Tutorial materials for the 2012 IPAM Graduate Summer School on Deep Learning and Feature Learning using Theano and Torch.
IPAM Tutorials is a collection of educational materials from the 2012 IPAM Graduate Summer School on Deep Learning and Feature Learning. It provides hands-on tutorials for implementing supervised and unsupervised learning algorithms using both Python/Theano and Lua/Torch7 frameworks. The materials help participants gain practical implementation experience with various machine learning models and optimization techniques.
Graduate students and researchers attending the 2012 IPAM summer school who want hands-on experience with deep learning implementations using Theano and Torch frameworks.
These tutorials offer a unique dual-framework approach, allowing direct comparison between Python/Theano and Lua/Torch7 implementations of the same algorithms, providing valuable insights into different deep learning programming paradigms.
IPAM Tutorials on Theano/Torch
Open-Awesome is built by the community, for the community. Submit a project, suggest an awesome list, or help improve the catalog on GitHub.
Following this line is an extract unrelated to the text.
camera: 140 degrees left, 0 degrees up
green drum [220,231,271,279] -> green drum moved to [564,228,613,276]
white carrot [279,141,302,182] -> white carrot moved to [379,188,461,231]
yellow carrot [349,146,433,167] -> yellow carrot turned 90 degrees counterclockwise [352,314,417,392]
Tutorials implement the same algorithms in both Python/Theano and Lua/Torch7, allowing direct comparison of programming approaches and framework philosophies from 2012.
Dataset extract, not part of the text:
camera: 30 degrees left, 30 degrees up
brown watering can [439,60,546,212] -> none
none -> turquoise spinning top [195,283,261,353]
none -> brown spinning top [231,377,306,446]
Provides practical coding experience with supervised models like ConvNets and unsupervised techniques such as Autoencoders, emphasizing hyperparameter tuning and runtime considerations.
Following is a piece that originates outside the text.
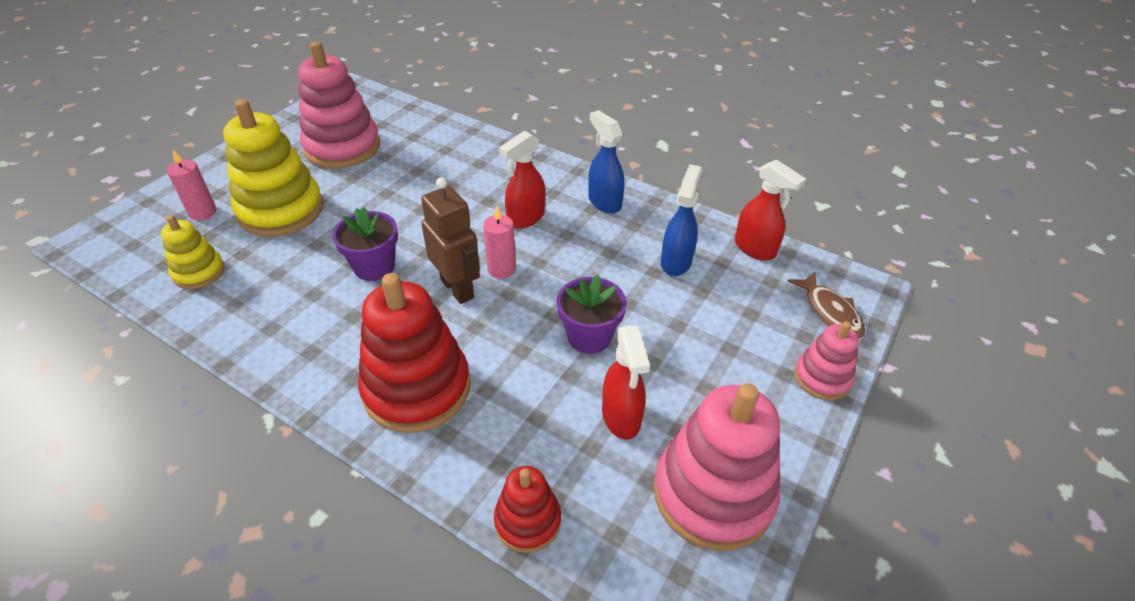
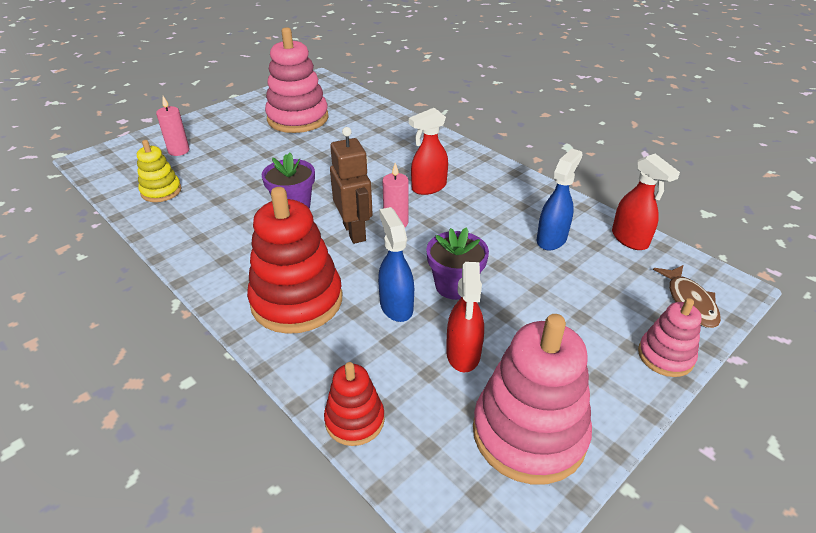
camera: 15 degrees right, 5 degrees down
yellow stacking toy [223,99,323,237] -> none
blue spray bottle [588,110,624,213] -> blue spray bottle moved to [378,207,414,322]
Captures the state of deep learning in 2012, offering insights into early practices and the evolution of tools, useful for academic or historical study.
Originally structured with walk-throughs and Amazon EC2 support for hands-on experimentation, facilitating active learning during the summer school.
Relies on Theano and Torch7, which are no longer actively maintained, making code execution on modern systems challenging without significant adaptation or virtual environments.
Misses a decade of advancements in deep learning, including modern architectures, optimization methods, and datasets, limiting relevance for current projects.
As a 2012 repository with no updates, users must troubleshoot issues independently, and the EC2 setup guidance is likely obsolete for today's cloud services.